Adaptation after losing genes with more interaction partners results in a higher phenotypic variability between independent lineages. (A) Heat map with the fitness increase (%) of the evolved strains (columns) across 22 different phenotypic conditions (rows). Red hues indicate a fitness increase as compared with the corresponding strain before evolution and blue hues indicate a decrease in fitness. (B) Phenotypic distance between replicate lineages in function of the number of genetic interactions of the deleted gene. A high value for the phenotypic distance corresponds with more variation between the phenotypic profiles of the replicate lineages of a particular deletion strain. *P < 0.05, ***P < 0.001 (Student’s t-test). (C) Mutational distance between replicate lineages of the wild-type strains compared with strains lacking genes from the HIR complex.
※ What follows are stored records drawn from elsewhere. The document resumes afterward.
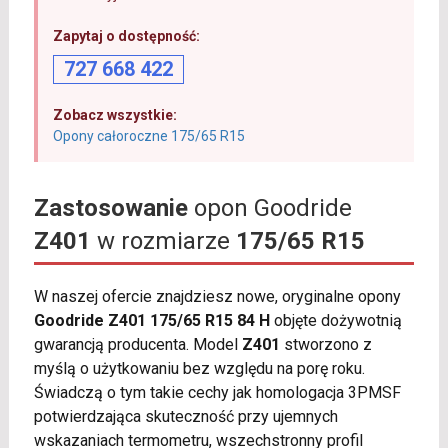
Zapytaj o dostępność:
727 668 422
Zobacz wszystkie:
Opony całoroczne 175/65 R15
Zastosowanie
opon Goodride
Z401
w rozmiarze
175/65 R15
W naszej ofercie znajdziesz nowe, oryginalne opony
Goodride Z401 175/65 R15 84 H
objęte dożywotnią
gwarancją producenta. Model
Z401
stworzono z
myślą o użytkowaniu bez względu na porę roku.
Świadczą o tym takie cechy jak homologacja 3PMSF
potwierdzająca skuteczność przy ujemnych
wskazaniach termometru, wszechstronny profil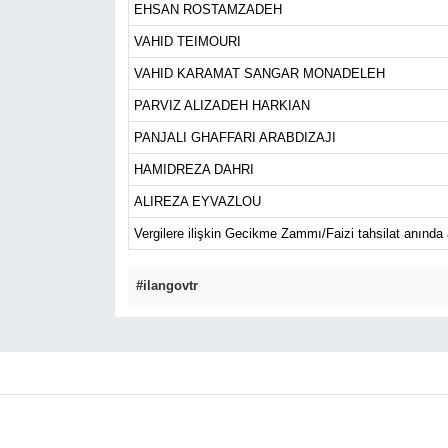
EHSAN ROSTAMZADEH
VAHID TEIMOURI
VAHID KARAMAT SANGAR MONADELEH
PARVIZ ALIZADEH HARKIAN
PANJALI GHAFFARI ARABDIZAJI
HAMIDREZA DAHRI
ALIREZA EYVAZLOU
Vergilere ilişkin Gecikme Zammı/Faizi tahsilat anında 
#ilangovtr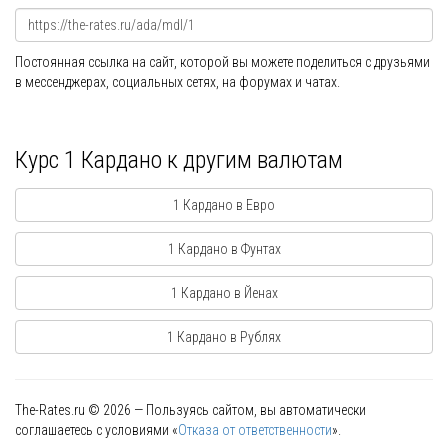
Постоянная ссылка на сайт, которой вы можете поделиться с друзьями
в мессенджерах, социальных сетях, на форумах и чатах.
Курс 1 Кардано к другим валютам
1 Кардано в Евро
1 Кардано в Фунтах
1 Кардано в Йенах
1 Кардано в Рублях
The-Rates.ru © 2026 — Пользуясь сайтом, вы автоматически
соглашаетесь с условиями «
Отказа от ответственности
».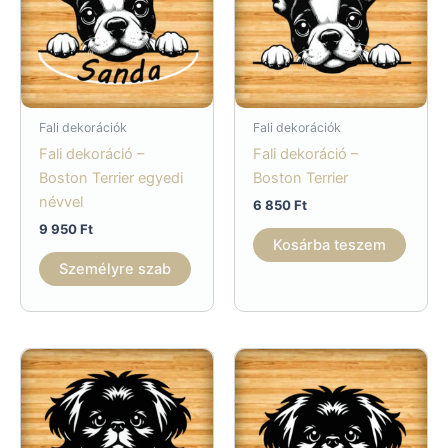
Fali dekorációk
Fali dekorációk
Fali dekoráció –
Fali dekoráció –
Boston Terrier egyedi
Boston Terrier
névvel
6 850
Ft
9 950
Ft
Kosárba teszem
Személyre szab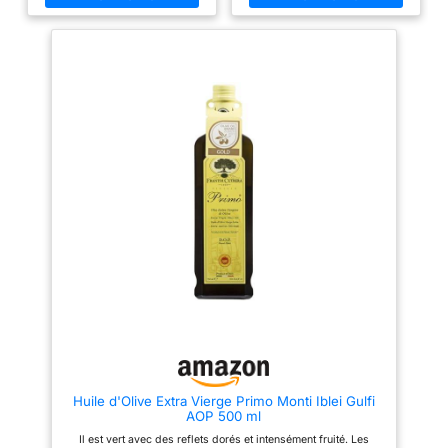
la main, triées et transformées
la main, triées et transformées
immédiatement.
immédiatement.
RECOMMANDÉE PAR LES
RECOMMANDÉE PAR LES
CUISINIERS ÉTOILÉS:
CUISINIERS ÉTOILÉS:
Appréciée des hôtels 5 étoiles
Appréciée des hôtels 5 étoiles
et dans les meilleurs
et dans les meilleurs
restaurants. Idéal pour les
restaurants. Idéal pour les
régimes végétariens et
régimes végétariens et
végétaliens. Elle est délicieuse
végétaliens. Elle est délicieuse
avec des entrées de légumes,
avec des entrées de légumes,
de crudités, de laitue, des
de crudités, de laitue, des
pestos, des trempettes, des
pestos, des trempettes, des
vinaigrettes, des pâtes et des
vinaigrettes, des pâtes et des
légumes cuits à la vapeur. La
légumes cuits à la vapeur. La
résistance élevée à la chaleur la
résistance élevée à la chaleur la
rend idéale pour la cuisson au
rend idéale pour la cuisson au
four, à la poêle ou au wok (des
four, à la poêle ou au wok (des
poissons ou viandes). PRODUIT
poissons ou viandes). PRODUIT
100% NATUREL: Sans
100% NATUREL: Sans
conservateur ni exhausteur de
conservateur ni exhausteur de
goût. Sans lactose et sans
goût. Sans lactose et sans
gluten. HUILE D'OLIVE DE
gluten. HUILE D'OLIVE DE
CARACTÈRE: Goût équilibré
CARACTÈRE: Goût équilibré
acidulé-fruité avec un agréable
acidulé-fruité avec un agréable
piquant et une amertume
piquant et une amertume
bienfaisante.
bienfaisante.
Huile d'Olive Extra Vierge Primo Monti Iblei Gulfi
AOP 500 ml
Il est vert avec des reflets dorés et intensément fruité. Les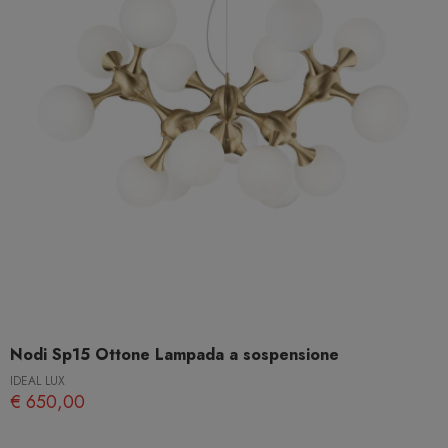
Nodi Sp15 Ottone Lampada a sospensione
IDEAL LUX
€ 650,00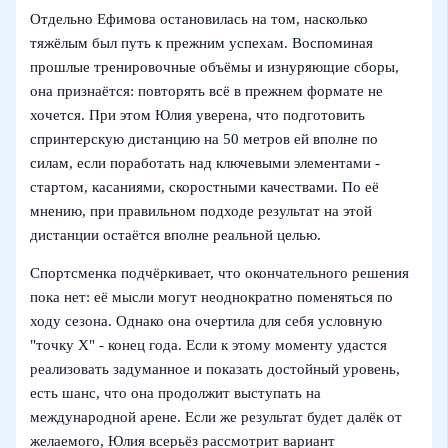
Отдельно Ефимова остановилась на том, насколько
тяжёлым был путь к прежним успехам. Воспоминая
прошлые тренировочные объёмы и изнуряющие сборы,
она признаётся: повторять всё в прежнем формате не
хочется. При этом Юлия уверена, что подготовить
спринтерскую дистанцию на 50 метров ей вполне по
силам, если поработать над ключевыми элементами -
стартом, касаниями, скоростными качествами. По её
мнению, при правильном подходе результат на этой
дистанции остаётся вполне реальной целью.
Спортсменка подчёркивает, что окончательного решения
пока нет: её мысли могут неоднократно поменяться по
ходу сезона. Однако она очертила для себя условную
"точку Х" - конец года. Если к этому моменту удастся
реализовать задуманное и показать достойный уровень,
есть шанс, что она продолжит выступать на
международной арене. Если же результат будет далёк от
желаемого, Юлия всерьёз рассмотрит вариант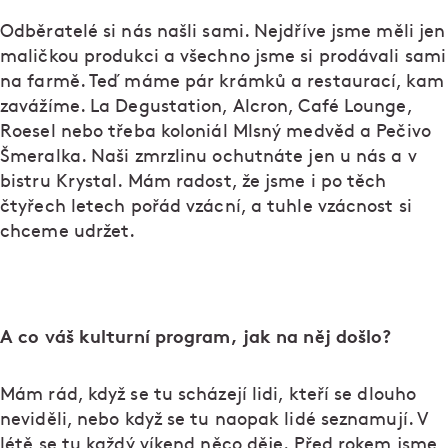
Odběratelé si nás našli sami. Nejdříve jsme měli jen
maličkou produkci a všechno jsme si prodávali sami
na farmě. Teď máme pár krámků a restaurací, kam
zavážíme. La Degustation, Alcron, Café Lounge,
Roesel nebo třeba koloniál Mlsný medvěd a Pečivo
Šmeralka. Naši zmrzlinu ochutnáte jen u nás a v
bistru Krystal. Mám radost, že jsme i po těch
čtyřech letech pořád vzácní, a tuhle vzácnost si
chceme udržet.
A co váš kulturní program, jak na něj došlo?
Mám rád, když se tu scházejí lidi, kteří se dlouho
neviděli, nebo když se tu naopak lidé seznamují. V
létě se tu každý víkend něco děje. Před rokem jsme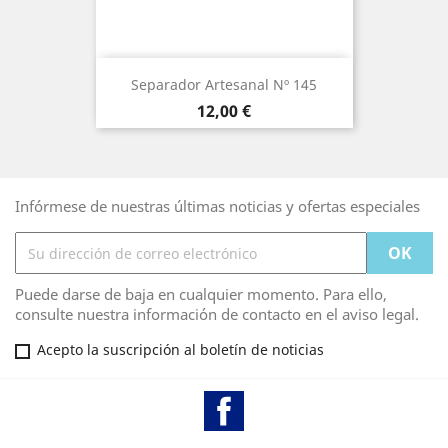
Separador Artesanal Nº 145
Precio
12,00 €
Infórmese de nuestras últimas noticias y ofertas especiales
Puede darse de baja en cualquier momento. Para ello,
consulte nuestra información de contacto en el aviso legal.
Acepto la suscripción al boletín de noticias
Facebook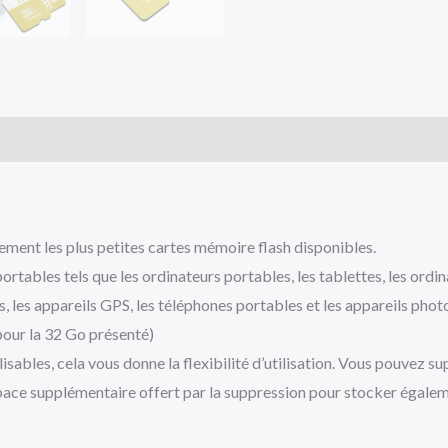
is (0)
ement les plus petites cartes mémoire flash disponibles.
tables tels que les ordinateurs portables, les tablettes, les ordin
rs, les appareils GPS, les téléphones portables et les appareils pho
(pour la 32 Go présenté)
sables, cela vous donne la flexibilité d’utilisation. Vous pouvez su
’espace supplémentaire offert par la suppression pour stocker égalem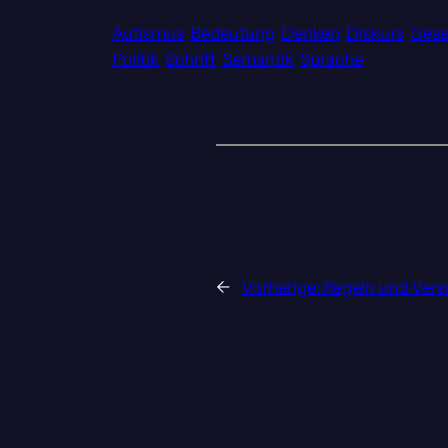
Autismus
Bedeutung
Denken
Diskurs
Gese
Politik
Schrift
Semantik
Sprache
←
Vorherige:
Regeln und Ver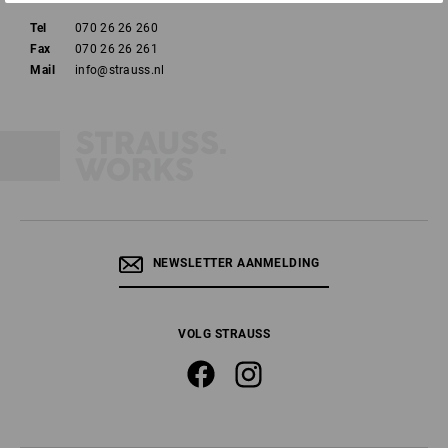
Tel
070 26 26 260
Fax
070 26 26 261
Mail
info@strauss.nl
NEWSLETTER AANMELDING
VOLG STRAUSS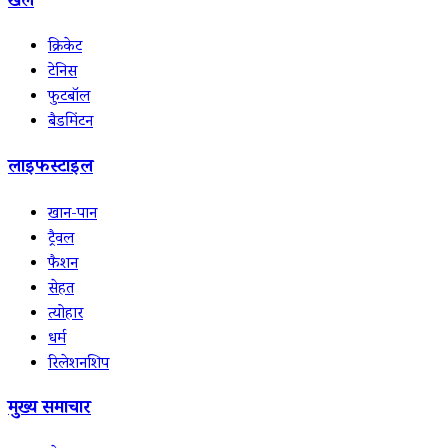
खेल
क्रिकेट
टेनिस
फुटबॉल
बैडमिंटन
लाइफस्टाइल
खान-पान
ट्रैवल
फैशन
सेहत
त्योहार
धर्म
रिलेशनशिप
मुख्य समाचार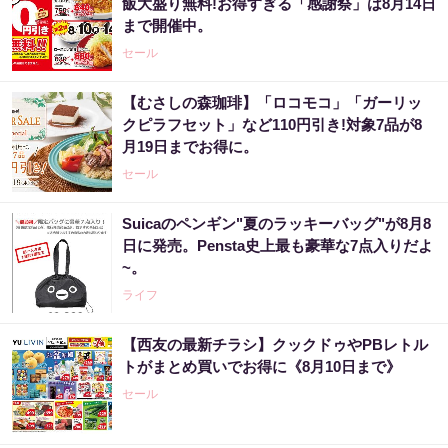
飯大盛り無料!お得すぎる「感謝祭」は8月14日
まで開催中。
セール
【むさしの森珈琲】「ロコモコ」「ガーリッ
クピラフセット」など110円引き!対象7品が8
月19日までお得に。
セール
Suicaのペンギン"夏のラッキーバッグ"が8月8
日に発売。Pensta史上最も豪華な7点入りだよ
~。
ライフ
【西友の最新チラシ】クックドゥやPBレトル
トがまとめ買いでお得に《8月10日まで》
セール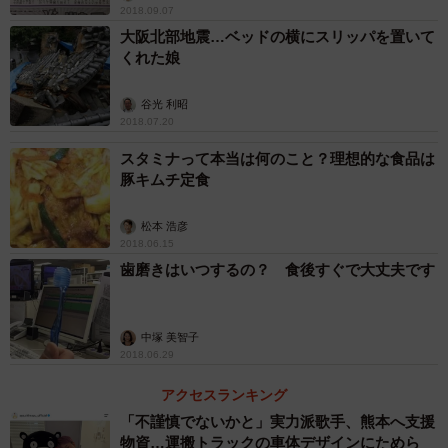
2018.09.07
大阪北部地震…ベッドの横にスリッパを置いて
くれた娘
谷光 利昭
2018.07.20
スタミナって本当は何のこと？理想的な食品は
豚キムチ定食
松本 浩彦
2018.06.15
歯磨きはいつするの？ 食後すぐで大丈夫です
中塚 美智子
2018.06.29
アクセスランキング
「不謹慎でないかと」実力派歌手、熊本へ支援
物資…運搬トラックの車体デザインにためら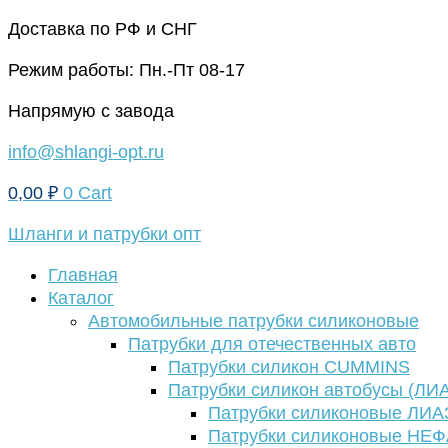
Перейти
Доставка по РФ и СНГ
к
Режим работы: Пн.-Пт 08-17
содержимому
Напрямую с завода
info@shlangi-opt.ru
0,00
₽
0
Cart
Шланги и патрубки опт
Главная
Каталог
Автомобильные патрубки силиконовые
Патрубки для отечественных авто
Патрубки силикон CUMMINS
Патрубки силикон автобусы (ЛИ
Патрубки силиконовые ЛИА
Патрубки силиконовые НЕ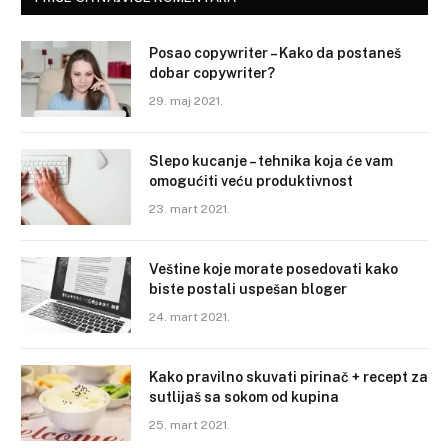
Posao copywriter – Kako da postaneš
dobar copywriter?
29. maj 2021.
Slepo kucanje – tehnika koja će vam
omogućiti veću produktivnost
23. mart 2021.
Veštine koje morate posedovati kako
biste postali uspešan bloger
24. mart 2021.
Kako pravilno skuvati pirinač + recept za
sutlijaš sa sokom od kupina
25. mart 2021.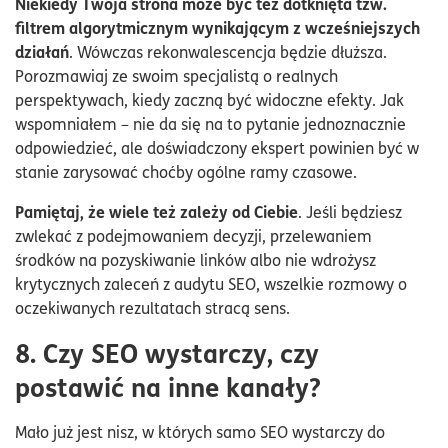
Niekiedy Twoja strona może być też dotknięta tzw.
filtrem algorytmicznym wynikającym z wcześniejszych
działań
. Wówczas rekonwalescencja będzie dłuższa.
Porozmawiaj ze swoim specjalistą o realnych
perspektywach, kiedy zaczną być widoczne efekty. Jak
wspomniałem – nie da się na to pytanie jednoznacznie
odpowiedzieć, ale doświadczony ekspert powinien być w
stanie zarysować choćby ogólne ramy czasowe.
Pamiętaj, że wiele też zależy od Ciebie
. Jeśli będziesz
zwlekać z podejmowaniem decyzji, przelewaniem
środków na pozyskiwanie linków albo nie wdrożysz
krytycznych zaleceń z audytu SEO, wszelkie rozmowy o
oczekiwanych rezultatach stracą sens.
8. Czy SEO wystarczy, czy
postawić na inne kanały?
Mało już jest nisz, w których samo SEO wystarczy do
The mutational profile is defined by the genes and GO categories that were mutated after evolution. A high value for the mutational distance corresponds with more variation between the mutational profiles of the replicate lineages of a particular deletion strain. ***P < 0.001 (Student’s t-test). (D) Phenotypic distance between replicate lineages in function of phenotypic potential, as determined in Levy and Siegal (2008). The phenotypic potential represents the overall phenotypic variation when a gene is deleted. Lines represent the best linear fit with its 95% confidence interval.